Cenevre'ye hazırlanırken

Yayın Tarihi: 22/12/10 07:00
okuma süresi: 7 dak.
A- A A+

BM Genel Sekreteri, iki tarafın liderlerinden "devam eden anlaşmazlıkları bertaraf edebilmek için pratik bir plan hazırlamalarını istemiş ve mutabakat gereken temel (esas) konuları da tespit ediniz" demiş.

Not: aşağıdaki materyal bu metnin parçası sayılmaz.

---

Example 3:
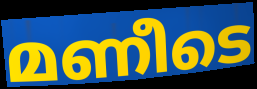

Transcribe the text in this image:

മണീടെ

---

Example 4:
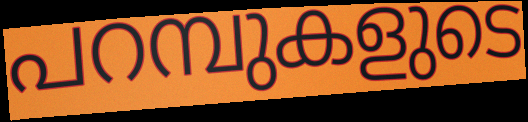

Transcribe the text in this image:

പറമ്പുകളുടെ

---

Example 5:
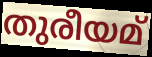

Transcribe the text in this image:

തുരീയമ്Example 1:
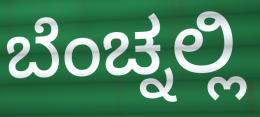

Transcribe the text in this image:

ಬೆಂಚ್ನಲ್ಲಿ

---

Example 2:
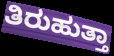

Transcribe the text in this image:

ತಿರುಹುತ್ತಾ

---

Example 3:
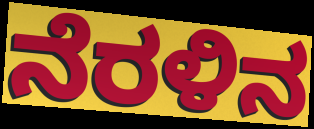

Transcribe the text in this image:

ನೆರಳಿನ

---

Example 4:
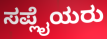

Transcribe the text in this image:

ಸಪ್ಲೈಯರು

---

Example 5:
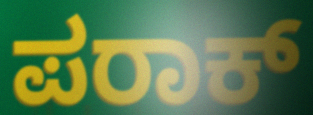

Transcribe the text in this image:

ಪರಾಕ್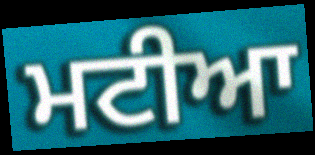
ਮਟੀਆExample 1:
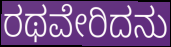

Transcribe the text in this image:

ರಥವೇರಿದನು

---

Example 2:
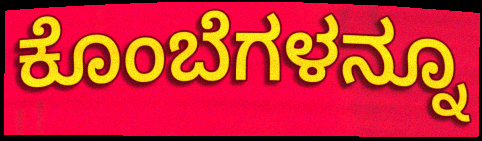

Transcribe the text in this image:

ಕೊಂಬೆಗಳನ್ನೂ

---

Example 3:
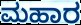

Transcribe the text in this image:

ಮಹಾರ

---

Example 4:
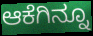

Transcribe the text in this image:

ಆಕೆಗಿನ್ನೂ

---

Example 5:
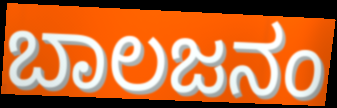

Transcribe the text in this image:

ಬಾಲಜನಂ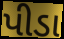
પીડા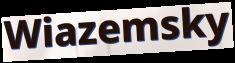
Wiazemsky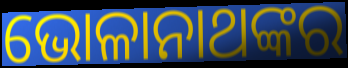
ଭୋଳାନାଥଙ୍କର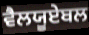
ਵੈਲਯੂਏਬਲ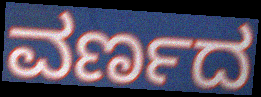
ವರ್ಣದ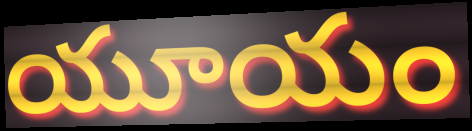
యూయం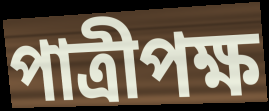
পাত্রীপক্ষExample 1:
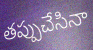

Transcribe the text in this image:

తప్పుచేసినా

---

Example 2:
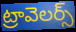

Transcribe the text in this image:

ట్రావెలర్స్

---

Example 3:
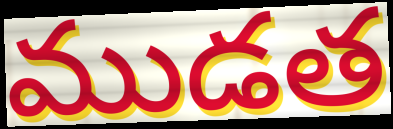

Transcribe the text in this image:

ముడత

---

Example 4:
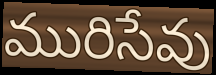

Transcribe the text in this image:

మురిసేవు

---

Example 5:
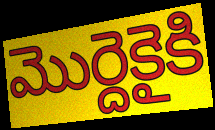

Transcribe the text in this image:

మొర్దెకైకిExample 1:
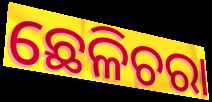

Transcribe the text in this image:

ଛେଳିଚରା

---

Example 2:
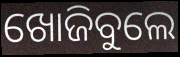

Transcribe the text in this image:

ଖୋଜିବୁଲେ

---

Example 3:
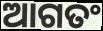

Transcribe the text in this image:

ଆଗତଂ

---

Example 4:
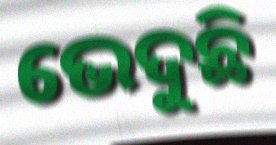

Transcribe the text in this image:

ଭେଦୁଛି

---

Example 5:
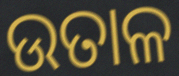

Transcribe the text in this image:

ଉତାଳ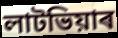
লাটভিয়াৰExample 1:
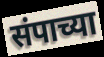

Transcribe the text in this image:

संपाच्या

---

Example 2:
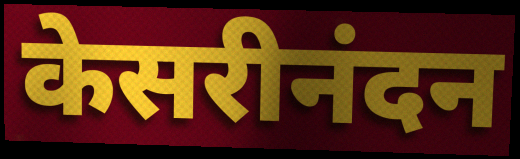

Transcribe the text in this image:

केसरीनंदन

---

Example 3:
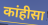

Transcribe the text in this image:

कांहीसा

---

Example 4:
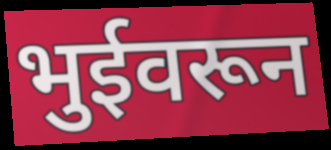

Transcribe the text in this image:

भुईवरून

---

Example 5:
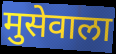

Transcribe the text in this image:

मुसेवालाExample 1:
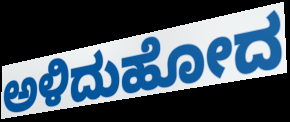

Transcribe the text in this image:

ಅಳಿದುಹೋದ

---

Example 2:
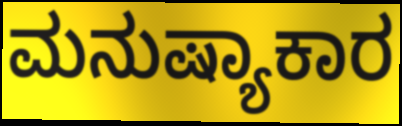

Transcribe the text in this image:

ಮನುಷ್ಯಾಕಾರ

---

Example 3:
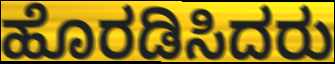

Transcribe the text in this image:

ಹೊರಡಿಸಿದರು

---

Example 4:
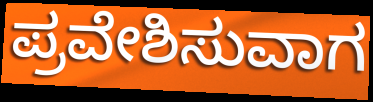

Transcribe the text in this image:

ಪ್ರವೇಶಿಸುವಾಗ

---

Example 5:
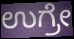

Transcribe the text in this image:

ಉಗ್ರೇ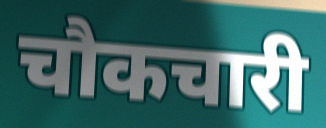
चौकचारी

Hristofyas "taraflar iki kesimli, iki toplumlu, BM kararlarında tarif edildiği şekilde siyasi eşitliği içeren bir federasyonda uzlaşmışlardır; bu federasyon tek devletten, tek egemenlikten oluşacak, tek vatandaşlığı bulunacak, tek uluslararası kişiliği olacak; bu federal devlet bir bütün olarak veya kısmen başka devletlerle birleşmeyecek, taksim olmayacak, bölünmeyecek" diyor. "Tek halk" görüşünü koruyor.

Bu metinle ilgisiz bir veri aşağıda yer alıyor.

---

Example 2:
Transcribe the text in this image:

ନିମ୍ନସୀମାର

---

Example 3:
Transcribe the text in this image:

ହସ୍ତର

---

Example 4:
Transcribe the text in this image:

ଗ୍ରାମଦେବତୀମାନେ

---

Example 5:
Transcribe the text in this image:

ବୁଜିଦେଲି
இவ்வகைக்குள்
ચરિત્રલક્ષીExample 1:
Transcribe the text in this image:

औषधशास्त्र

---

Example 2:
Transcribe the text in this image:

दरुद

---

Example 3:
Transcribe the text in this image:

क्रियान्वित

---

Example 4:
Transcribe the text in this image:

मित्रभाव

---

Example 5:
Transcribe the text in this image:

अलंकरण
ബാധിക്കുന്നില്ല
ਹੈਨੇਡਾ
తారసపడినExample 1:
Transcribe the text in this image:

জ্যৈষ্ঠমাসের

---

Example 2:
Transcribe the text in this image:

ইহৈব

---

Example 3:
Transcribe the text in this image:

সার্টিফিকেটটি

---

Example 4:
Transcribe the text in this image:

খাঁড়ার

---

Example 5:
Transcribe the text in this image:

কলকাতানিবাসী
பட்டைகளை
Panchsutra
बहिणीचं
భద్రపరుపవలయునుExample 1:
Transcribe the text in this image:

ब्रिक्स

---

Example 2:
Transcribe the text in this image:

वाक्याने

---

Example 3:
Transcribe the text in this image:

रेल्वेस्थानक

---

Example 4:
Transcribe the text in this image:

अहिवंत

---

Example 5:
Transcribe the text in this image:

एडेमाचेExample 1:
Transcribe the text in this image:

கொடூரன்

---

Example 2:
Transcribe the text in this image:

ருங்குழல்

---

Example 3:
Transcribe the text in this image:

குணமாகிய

1977-79 "iki toplumlu, iki kesimli federasyon" anlaşması yapıldığında eli kanlı, geçmişi bozuk, anayasa dışı, gayri meşru Rum idaresi henüz AB tarafından "Kıbrıs" olarak üye yapılmamıştı ve henüz Türk tarafı, Rum liderlerin görüşmelere taktik icabı katıldıklarını, bizimle yeniden eşit şartlarda yeni, garantilenmiş bir ortaklık kurmak niyetinde olmadıklarını tespit ederek Kuzey Kıbrıs Türk Cumhuriyeti'ni ilan etmemişti; iki ayrı referandum ile toplumların (daima Türk tarafının kabul ettiği anlamda) eşit egemen ve kendi kaderini tayin hakkı olan iki halk anlamına geldiği tescil edilmemişti. 1977-79 formülünde AB üyeliği yoktu. Hristofyas ve destekçileri bu gerçekleri unutuyorlar. Bu büyük bir aymazlıktır, bilinçli şekilde takındıkları bir cahillik rolüdür.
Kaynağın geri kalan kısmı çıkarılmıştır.